SA Master Builders Association CEO Will Frogley said it was crucial that the State Government sign on to the scheme as soon as possible to secure at least a fifth of the timber.

He said the association had long lobbied for a solution to the building shortage that utilised the KI timber and today’s announcement was a significant step in boosting supply.

“The State Government is saying that with their contribution we should be able to get about 60,000 tonnes of structural timber, enough to build about 2000 homes and put a big dent in the current timber shortage in the state,” Frogley told InDaily.

“A big issue is the capacity of the mills around the country and that’s where I think the State Government’s EOI process can help with this in terms of the speed required to bring this to market.

“It’s also why they are looking around for capacity interstate, particularly New South Wales.”

South Australia typically builds about 10,000 new homes a year. However, the HomeBuilder stimulus grant led to a spike of building applications totalling 12,144 for the financial year ending June 30.

The timber shortages have meant some builders will not be able to secure materials until May next year.

Federal Agriculture Minister David Littleproud said the program would target pine from Kangaroo Island.

“We stand ready to work with states and urge them to act swiftly to help us bring bushfire-affected construction timbers to mills with immediate capacity to produce structural timbers,” he said.

“(It will) allow for both intrastate and interstate transport of remaining bushfire-salvaged construction-grade softwood to mills in any state with capacity to process it.”

KIPT managing director Keith Lamb says the company has yet to receive the details of the rescue package.

Listed company Kangaroo Island Plantation Timber has about 14,500 hectares of plantations, about 80 per cent of which is hardwood (blue gum) and 20 per cent softwood pine, which is used to produce structural timber.

But about 95 per cent of it was damaged in the Kangaroo Island fires that began on December 20, 2019 and burnt 210,000ha – almost half of the island.

The company has been in a race against time to get damaged timber off the island before it rots but all but gave up last month after the State Government rejected its bid to build a $40 million port at Smith Bay on the island’s north coast.
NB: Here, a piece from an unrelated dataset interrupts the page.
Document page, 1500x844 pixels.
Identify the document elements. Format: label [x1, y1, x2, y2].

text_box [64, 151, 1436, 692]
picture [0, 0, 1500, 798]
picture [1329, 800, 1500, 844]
It now plans to fell and burn the timber and convert the plantations into farmland.

KIPT managing director Keith Lamb told InDaily this morning that the company was yet to be provided with details of the latest plan and therefore could not comment further.

It is understood that about half of the $15 million federal funding will be used to ship the logs from Kangaroo Island plantations to a mainland port with the remainder set aside for freight subsidies where transport distances exceeded 200km

SA  Primary Industries Minister David Basham said the State Government had pledged up to $3 million to bring additional timber to the local housing industry and welcomed the Federal Government’s new support package.
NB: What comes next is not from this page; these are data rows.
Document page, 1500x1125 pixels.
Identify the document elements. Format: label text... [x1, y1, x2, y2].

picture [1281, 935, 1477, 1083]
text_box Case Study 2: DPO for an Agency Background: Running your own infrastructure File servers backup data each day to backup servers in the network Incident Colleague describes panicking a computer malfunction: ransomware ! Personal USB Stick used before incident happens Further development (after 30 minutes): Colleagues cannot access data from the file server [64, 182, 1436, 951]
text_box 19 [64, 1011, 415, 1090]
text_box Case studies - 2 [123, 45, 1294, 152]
“This will be a game-changer for South Australia’s housing construction industry and will significantly increase the amount of structural timber currently available,” Basham said.
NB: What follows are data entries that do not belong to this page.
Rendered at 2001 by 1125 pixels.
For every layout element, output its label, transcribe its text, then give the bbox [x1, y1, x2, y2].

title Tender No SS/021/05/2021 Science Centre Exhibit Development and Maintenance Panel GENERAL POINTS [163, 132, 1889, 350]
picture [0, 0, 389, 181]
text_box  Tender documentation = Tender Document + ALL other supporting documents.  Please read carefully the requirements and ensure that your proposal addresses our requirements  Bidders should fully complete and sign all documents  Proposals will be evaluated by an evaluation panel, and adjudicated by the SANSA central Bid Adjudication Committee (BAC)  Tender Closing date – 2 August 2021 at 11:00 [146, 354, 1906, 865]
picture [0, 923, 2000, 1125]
The Australian Forest Products Association (AFPA) and South Australian Forest Products Association also welcomed the announcement but lamented KIPT’s decision to turn its plantations into farmland, saying that represented a significant loss to the state’s shrinking forestry estate.

Basham used his media release to take a swipe at the Opposition, blaming the former Labor government for privatising much of the state’s forests and removing its flexibility to support the timber industry through periods of short supply.

Shadow minister for Regional Development and Forestry Clare Scriven said the Marshall Government’s plan to help get timber off Kangaroo Island was about 18 months too late and failed to ensure the SA construction industry would have priority access to the materials.

“There is an unprecedented boom in the construction industry, but our small businesses are unable to benefit from it due to the timber shortage,” she said.

“In fact, there are hundreds of small construction businesses that risk shutting their doors completely because they simply cannot access timber.”